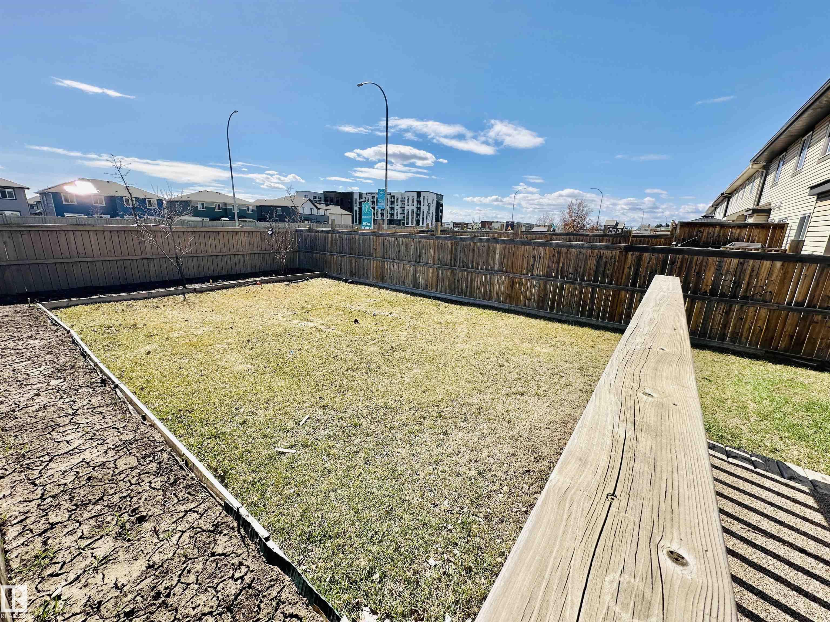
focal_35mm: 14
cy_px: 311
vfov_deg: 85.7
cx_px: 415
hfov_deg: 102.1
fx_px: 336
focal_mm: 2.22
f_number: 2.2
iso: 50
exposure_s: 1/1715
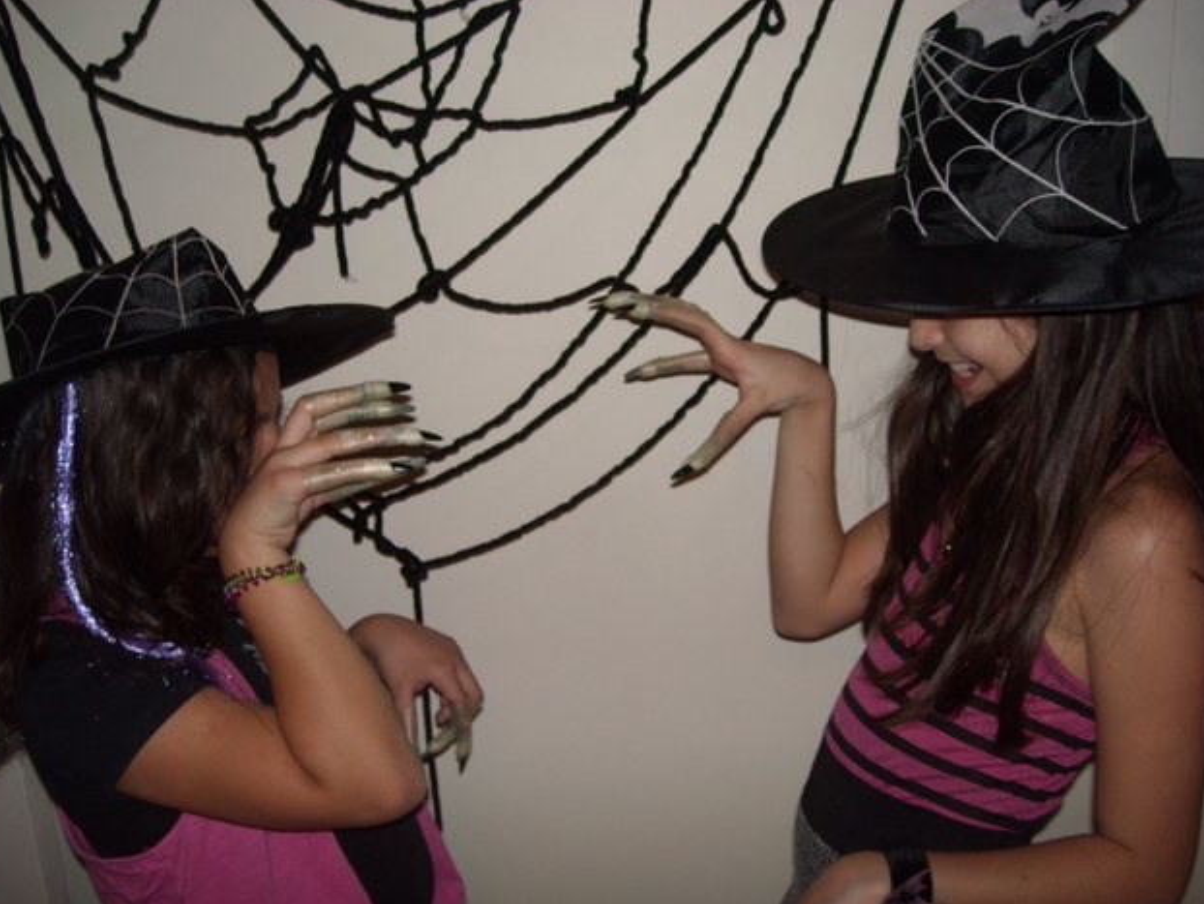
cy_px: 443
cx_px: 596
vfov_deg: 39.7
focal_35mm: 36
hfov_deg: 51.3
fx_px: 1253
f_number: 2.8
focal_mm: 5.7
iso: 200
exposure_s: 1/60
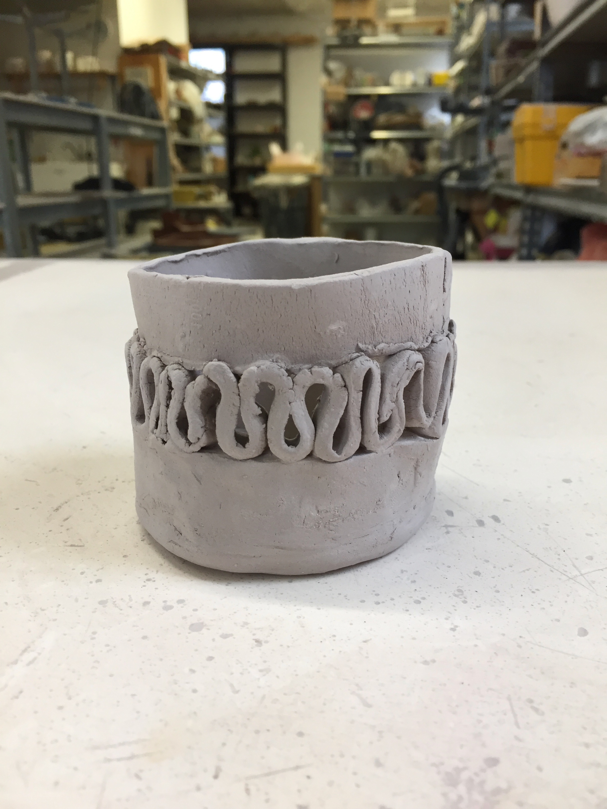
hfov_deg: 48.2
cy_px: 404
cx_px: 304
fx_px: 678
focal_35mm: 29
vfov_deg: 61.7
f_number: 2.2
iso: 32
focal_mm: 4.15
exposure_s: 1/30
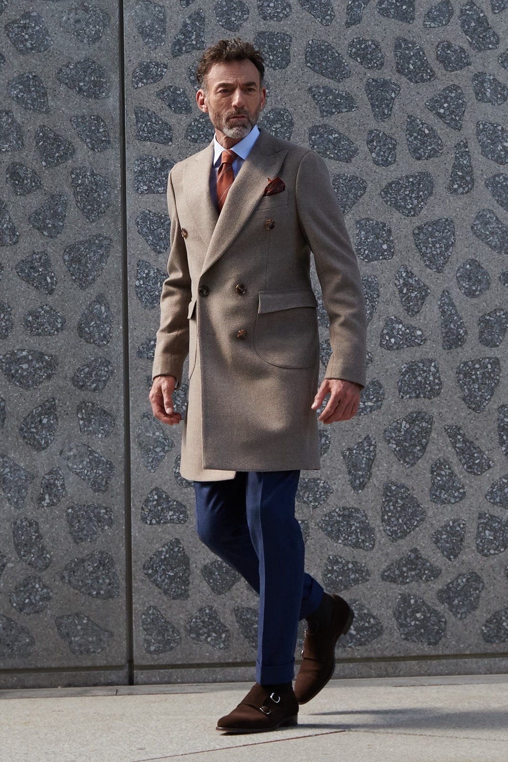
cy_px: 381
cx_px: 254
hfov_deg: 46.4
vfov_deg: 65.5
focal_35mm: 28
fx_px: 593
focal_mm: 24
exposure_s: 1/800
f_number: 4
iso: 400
--------------------------------------------------
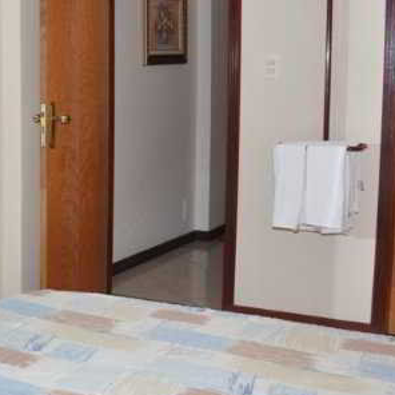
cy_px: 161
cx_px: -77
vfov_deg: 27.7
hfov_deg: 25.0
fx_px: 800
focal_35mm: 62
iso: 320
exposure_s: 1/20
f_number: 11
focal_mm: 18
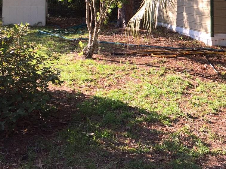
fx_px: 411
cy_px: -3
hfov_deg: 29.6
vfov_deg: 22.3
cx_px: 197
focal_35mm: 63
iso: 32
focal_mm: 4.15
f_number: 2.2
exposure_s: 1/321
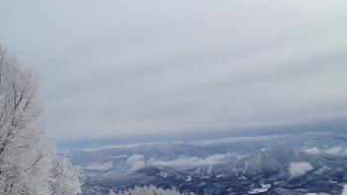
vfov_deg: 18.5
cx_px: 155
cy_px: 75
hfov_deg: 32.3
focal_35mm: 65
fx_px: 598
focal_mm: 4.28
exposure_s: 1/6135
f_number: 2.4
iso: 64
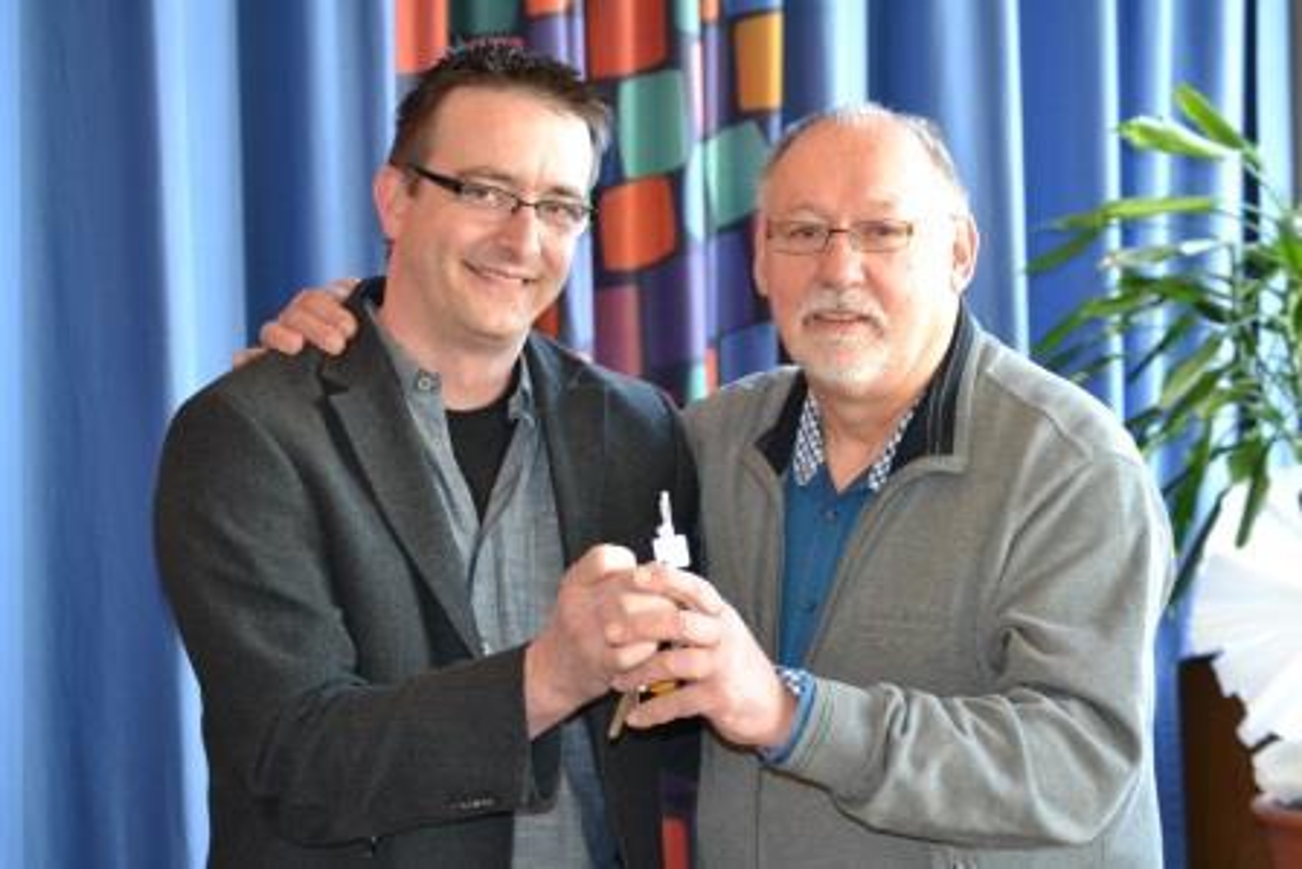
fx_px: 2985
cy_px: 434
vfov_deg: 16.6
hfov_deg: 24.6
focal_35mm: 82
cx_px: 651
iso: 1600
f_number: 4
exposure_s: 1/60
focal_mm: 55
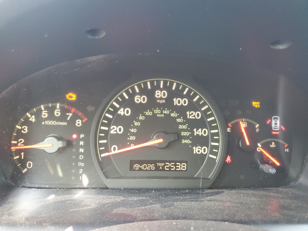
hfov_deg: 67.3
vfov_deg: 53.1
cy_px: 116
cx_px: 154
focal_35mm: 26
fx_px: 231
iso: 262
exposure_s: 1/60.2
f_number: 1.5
--------------------------------------------------
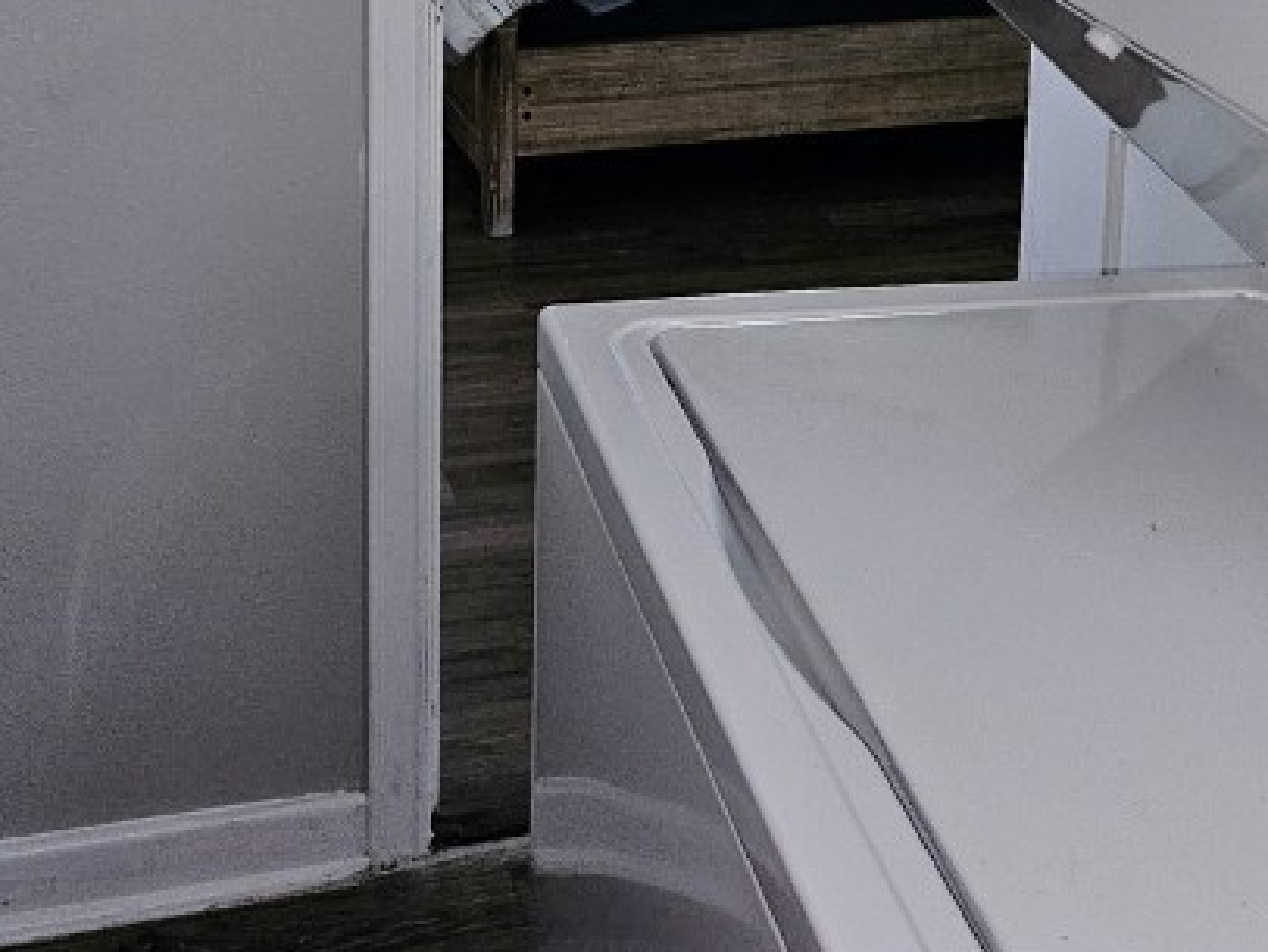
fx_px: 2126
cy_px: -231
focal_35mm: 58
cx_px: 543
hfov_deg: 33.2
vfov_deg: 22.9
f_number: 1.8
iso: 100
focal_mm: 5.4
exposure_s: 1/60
--------------------------------------------------
Task directions:
Exactly the lines above, from the one containing "focal_mm: 18" down to the one containing "f_number: 1.5", are to be repeated, including both ends. Pictures are not part of the copy.

Task response:
focal_mm: 18
fx_px: 411
cy_px: -3
hfov_deg: 29.6
vfov_deg: 22.3
cx_px: 197
focal_35mm: 63
iso: 32
focal_mm: 4.15
f_number: 2.2
exposure_s: 1/321
vfov_deg: 18.5
cx_px: 155
cy_px: 75
hfov_deg: 32.3
focal_35mm: 65
fx_px: 598
focal_mm: 4.28
exposure_s: 1/6135
f_number: 2.4
iso: 64
fx_px: 2985
cy_px: 434
vfov_deg: 16.6
hfov_deg: 24.6
focal_35mm: 82
cx_px: 651
iso: 1600
f_number: 4
exposure_s: 1/60
focal_mm: 55
hfov_deg: 67.3
vfov_deg: 53.1
cy_px: 116
cx_px: 154
focal_35mm: 26
fx_px: 231
iso: 262
exposure_s: 1/60.2
f_number: 1.5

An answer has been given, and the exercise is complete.